Quem não se lembra das histórias ouvidas na infância, vivas ainda em nossas memórias,

nas viagens literárias que sempre se fizeram presentes em nossas vidas? É essa

concepção de leitura, como algo que busca dentro de cada um de nós essas experiências,

nos envolve de desejos e emoções, sentimentos de saudade e de experiências tão

diferentes entre si, na subjetividade de cada um.

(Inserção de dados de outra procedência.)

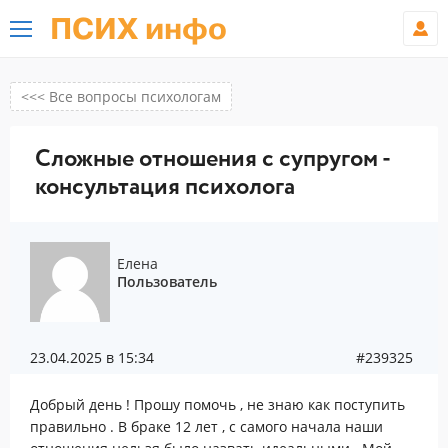
ПСИХ инфо
<<< Все вопросы психологам
Сложные отношения с супругом -
консультация психолога
Елена
Пользователь
23.04.2025 в 15:34
#239325
Добрый день ! Прошу помочь , не знаю как поступить
правильно . В браке 12 лет , с самого начала наши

Dessa forma, a leitura aqui se apresenta como algo livre, que acontece na vida da

gente, sem se preocupar com o objetivo de fazê-la num prestar de contas, quando essa é

realizada no espaço escolar. Leituras e leituras que são realizadas no silêncio de nossos

sentimentos, mas também nos sons reais ou imaginários de nosso tempo e de nosso

espaço, dentro de um pertencimento de quem só quem tem a sensibilidade de ver que

em uma folha de papel em branco existe o encantamento do convite de fazer coisas

nunca antes imaginadas, que não será tão somente uma folha de papel em branco. Ou

olhar para o céu e se permitir realizar as várias leituras; em um dia em que nuvens

estejam presentes, estas são castelos, reis e rainhas, mas, se a noite chega, poder contar

as estrelas que vão surgindo pode ser outra leitura de um mesmo espaço, mas diferente

em seus aspectos.

A leitura que entra em nossa infância, com os jogos e brincadeiras de

antigamente, das frutas que viravam animais, da galinha que aparecia no terreiro com os

seus pintinhos, ou nas histórias de assombração que os mais velhos contavam e que as

crianças no seu mundo imaginário “morriam de medo”. No castelo que se construía, no

circo que chegava e que misteriosamente ia embora, o tempo das férias, dos primeiros

amores, da velhice relembrando a juventude, dos livros que chegaram com as suas

ilustrações, e as primeiras palavras que começamos a ler, decifrar, decodificar.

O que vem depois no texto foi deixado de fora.